YOUR OBJECTIVE:
Please turn the lines in every item below into a Markdown table with two columns, Row and Line, numbering each row and leaving out blank lines.

MATERIAL FOR THIS TASK:
+++

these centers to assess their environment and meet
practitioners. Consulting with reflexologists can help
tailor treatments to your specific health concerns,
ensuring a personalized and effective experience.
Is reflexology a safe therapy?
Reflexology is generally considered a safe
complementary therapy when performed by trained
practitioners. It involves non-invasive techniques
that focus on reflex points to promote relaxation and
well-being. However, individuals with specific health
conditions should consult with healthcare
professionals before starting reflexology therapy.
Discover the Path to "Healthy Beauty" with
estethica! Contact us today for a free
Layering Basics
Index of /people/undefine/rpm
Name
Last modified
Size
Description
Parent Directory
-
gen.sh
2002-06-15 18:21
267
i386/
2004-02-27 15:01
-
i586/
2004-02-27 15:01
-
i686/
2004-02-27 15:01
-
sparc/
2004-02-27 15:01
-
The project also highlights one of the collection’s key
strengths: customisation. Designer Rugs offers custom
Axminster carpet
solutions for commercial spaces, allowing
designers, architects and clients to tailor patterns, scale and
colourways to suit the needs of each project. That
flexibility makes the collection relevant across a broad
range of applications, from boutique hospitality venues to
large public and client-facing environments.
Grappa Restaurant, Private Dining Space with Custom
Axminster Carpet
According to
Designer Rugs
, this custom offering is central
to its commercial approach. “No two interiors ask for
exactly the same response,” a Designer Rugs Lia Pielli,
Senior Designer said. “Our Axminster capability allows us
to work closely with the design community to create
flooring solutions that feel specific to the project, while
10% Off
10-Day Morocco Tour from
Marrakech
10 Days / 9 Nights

+++

EXPECTED OUTPUT:
| Row | Line |
|---|---|
| 1 | these centers to assess their environment and meet |
| 2 | practitioners. Consulting with reflexologists can help |
| 3 | tailor treatments to your specific health concerns, |
| 4 | ensuring a personalized and effective experience. |
| 5 | Is reflexology a safe therapy? |
| 6 | Reflexology is generally considered a safe |
| 7 | complementary therapy when performed by trained |
| 8 | practitioners. It involves non-invasive techniques |
| 9 | that focus on reflex points to promote relaxation and |
| 10 | well-being. However, individuals with specific health |
| 11 | conditions should consult with healthcare |
| 12 | professionals before starting reflexology therapy. |
| 13 | Discover the Path to "Healthy Beauty" with |
| 14 | estethica! Contact us today for a free |
| 15 | Layering Basics |
| 16 | Index of /people/undefine/rpm |
| 17 | Name |
| 18 | Last modified |
| 19 | Size |
| 20 | Description |
| 21 | Parent Directory |
| 22 | - |
| 23 | gen.sh |
| 24 | 2002-06-15 18:21 |
| 25 | 267 |
| 26 | i386/ |
| 27 | 2004-02-27 15:01 |
| 28 | - |
| 29 | i586/ |
| 30 | 2004-02-27 15:01 |
| 31 | - |
| 32 | i686/ |
| 33 | 2004-02-27 15:01 |
| 34 | - |
| 35 | sparc/ |
| 36 | 2004-02-27 15:01 |
| 37 | - |
| 38 | The project also highlights one of the collection’s key |
| 39 | strengths: customisation. Designer Rugs offers custom |
| 40 | Axminster carpet |
| 41 | solutions for commercial spaces, allowing |
| 42 | designers, architects and clients to tailor patterns, scale and |
| 43 | colourways to suit the needs of each project. That |
| 44 | flexibility makes the collection relevant across a broad |
| 45 | range of applications, from boutique hospitality venues to |
| 46 | large public and client-facing environments. |
| 47 | Grappa Restaurant, Private Dining Space with Custom |
| 48 | Axminster Carpet |
| 49 | According to |
| 50 | Designer Rugs |
| 51 | , this custom offering is central |
| 52 | to its commercial approach. “No two interiors ask for |
| 53 | exactly the same response,” a Designer Rugs Lia Pielli, |
| 54 | Senior Designer said. “Our Axminster capability allows us |
| 55 | to work closely with the design community to create |
| 56 | flooring solutions that feel specific to the project, while |
| 57 | 10% Off |
| 58 | 10-Day Morocco Tour from |
| 59 | Marrakech |
| 60 | 10 Days / 9 Nights |